Dynamic Geometry using Logic Programming
Supervisor: Frank Kriwaczek (Room 431)
A dynamic geometry system allows you to draw basic geometric entities, such as points, lines and polygons at arbitrary positions on a blank sheet. You can then start to construct new items based on these entities and on other items already constructed.
For example, you could start out drawing three points on the sheet and then construct a triangle with the points as vertices. After this you could construct three medians (i.e., the line segments joining verices with the mid-points of the opposite sides).
Once you have created a diagram you may notice interesting geometric properties.
For example, the three medians are concurrent (i.e., they intersect in a single point).
You can then check whether this property is "an invariant", or is just a lucky consequence of the particular positions and dimensions of the original entities you drew.
For example, you can click on one of the original points, drag it to a new position and observe as the diagram adjusts itself, with the three medians still concurrent.
Your observation may lead you to hypothesize a general result, which you could then try to prove using traditional methods of Euclidean Geometry.

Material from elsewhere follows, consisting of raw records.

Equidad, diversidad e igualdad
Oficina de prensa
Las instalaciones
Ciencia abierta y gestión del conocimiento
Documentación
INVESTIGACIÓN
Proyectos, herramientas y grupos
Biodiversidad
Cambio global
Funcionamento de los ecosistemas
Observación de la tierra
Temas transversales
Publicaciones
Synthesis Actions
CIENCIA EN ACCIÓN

The three best known dynamic geometry systems are Cabri Geomètre (French), The Geometer's Sketchpad (American) and Cinderella (German). Each can be used as a desktop application, although they all now offer the facility of exporting completed diagrams as live Java applets, to experiment with over the Web. See for example:
Cabri: http://www-cabri.imag.fr/cabrijava/index.html
Geometer's Sketchpad: http://www.keypress.com/sketchpad/java_gsp/gallery.html
Cinderella: http://www.cinderella.de/en/demo/
The aim of this project is to build a rudimentary dynamic geometry system using Logic Programming languages Prolog and / or CLP. You will probably need to link up your logic programming engine and knowledge base to an interactive graphics system written in another language such as Java, Visual Basic or Tcl/Tk.SICStus Prolog provides such interfaces. It would be desirable, but not essential to inculde an "Export to Web" facility.